• _Work item_: In the data below, the answer is the run of lines from the line containing "photomicrograph shows no" through the line containing "immunohistochemistry (IHC) histopathology", both included; print it exactly and nothing else.
(Provided material Opens)
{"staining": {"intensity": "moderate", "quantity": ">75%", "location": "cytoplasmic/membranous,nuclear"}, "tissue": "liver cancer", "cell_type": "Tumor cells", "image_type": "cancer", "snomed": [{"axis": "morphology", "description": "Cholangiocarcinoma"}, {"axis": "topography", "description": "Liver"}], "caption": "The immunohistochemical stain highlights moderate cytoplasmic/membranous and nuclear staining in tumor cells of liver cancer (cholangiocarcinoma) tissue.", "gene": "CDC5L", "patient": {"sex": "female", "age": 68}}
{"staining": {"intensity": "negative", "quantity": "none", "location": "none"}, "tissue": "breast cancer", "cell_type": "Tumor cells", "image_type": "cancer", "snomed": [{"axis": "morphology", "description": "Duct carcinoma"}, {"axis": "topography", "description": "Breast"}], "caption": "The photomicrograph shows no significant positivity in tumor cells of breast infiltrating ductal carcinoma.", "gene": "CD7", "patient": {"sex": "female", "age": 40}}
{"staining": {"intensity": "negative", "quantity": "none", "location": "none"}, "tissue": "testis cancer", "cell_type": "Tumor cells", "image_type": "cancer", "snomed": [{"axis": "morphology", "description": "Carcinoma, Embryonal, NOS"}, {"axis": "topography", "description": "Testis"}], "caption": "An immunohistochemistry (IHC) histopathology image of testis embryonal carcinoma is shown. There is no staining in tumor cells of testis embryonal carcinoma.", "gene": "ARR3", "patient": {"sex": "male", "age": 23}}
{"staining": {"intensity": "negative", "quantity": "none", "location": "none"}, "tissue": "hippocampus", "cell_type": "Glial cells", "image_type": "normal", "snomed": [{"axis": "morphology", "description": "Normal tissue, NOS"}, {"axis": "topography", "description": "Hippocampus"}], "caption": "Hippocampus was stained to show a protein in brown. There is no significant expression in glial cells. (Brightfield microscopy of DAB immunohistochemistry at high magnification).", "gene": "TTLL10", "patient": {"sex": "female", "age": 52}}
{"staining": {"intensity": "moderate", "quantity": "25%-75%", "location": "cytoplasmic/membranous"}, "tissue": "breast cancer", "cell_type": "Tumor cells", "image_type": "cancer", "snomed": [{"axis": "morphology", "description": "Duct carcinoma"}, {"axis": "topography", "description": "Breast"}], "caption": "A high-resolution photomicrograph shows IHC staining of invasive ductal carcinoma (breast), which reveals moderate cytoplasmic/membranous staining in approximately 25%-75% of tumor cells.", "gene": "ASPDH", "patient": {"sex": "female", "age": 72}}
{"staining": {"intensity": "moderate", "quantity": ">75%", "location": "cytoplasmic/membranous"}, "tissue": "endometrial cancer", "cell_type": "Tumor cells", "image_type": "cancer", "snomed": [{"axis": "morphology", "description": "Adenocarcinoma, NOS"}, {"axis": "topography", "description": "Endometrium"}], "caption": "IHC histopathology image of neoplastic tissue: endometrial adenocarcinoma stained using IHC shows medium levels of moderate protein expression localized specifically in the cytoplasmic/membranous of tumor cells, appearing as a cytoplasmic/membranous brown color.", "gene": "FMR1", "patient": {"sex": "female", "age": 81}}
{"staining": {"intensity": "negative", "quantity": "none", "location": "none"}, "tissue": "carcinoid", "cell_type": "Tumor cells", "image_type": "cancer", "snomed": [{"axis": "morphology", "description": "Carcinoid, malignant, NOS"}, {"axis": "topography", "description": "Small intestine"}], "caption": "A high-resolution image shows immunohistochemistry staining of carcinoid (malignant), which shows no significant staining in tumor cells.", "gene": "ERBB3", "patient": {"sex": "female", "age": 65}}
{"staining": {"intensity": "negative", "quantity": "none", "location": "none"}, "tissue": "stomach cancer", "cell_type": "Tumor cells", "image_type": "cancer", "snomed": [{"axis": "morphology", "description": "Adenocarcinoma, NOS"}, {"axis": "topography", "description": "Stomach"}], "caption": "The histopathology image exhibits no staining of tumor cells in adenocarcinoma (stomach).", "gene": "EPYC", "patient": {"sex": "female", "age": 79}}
(Provided material Closes)
• _Response_:
{"staining": {"intensity": "negative", "quantity": "none", "location": "none"}, "tissue": "breast cancer", "cell_type": "Tumor cells", "image_type": "cancer", "snomed": [{"axis": "morphology", "description": "Duct carcinoma"}, {"axis": "topography", "description": "Breast"}], "caption": "The photomicrograph shows no significant positivity in tumor cells of breast infiltrating ductal carcinoma.", "gene": "CD7", "patient": {"sex": "female", "age": 40}}
{"staining": {"intensity": "negative", "quantity": "none", "location": "none"}, "tissue": "testis cancer", "cell_type": "Tumor cells", "image_type": "cancer", "snomed": [{"axis": "morphology", "description": "Carcinoma, Embryonal, NOS"}, {"axis": "topography", "description": "Testis"}], "caption": "An immunohistochemistry (IHC) histopathology image of testis embryonal carcinoma is shown. There is no staining in tumor cells of testis embryonal carcinoma.", "gene": "ARR3", "patient": {"sex": "male", "age": 23}}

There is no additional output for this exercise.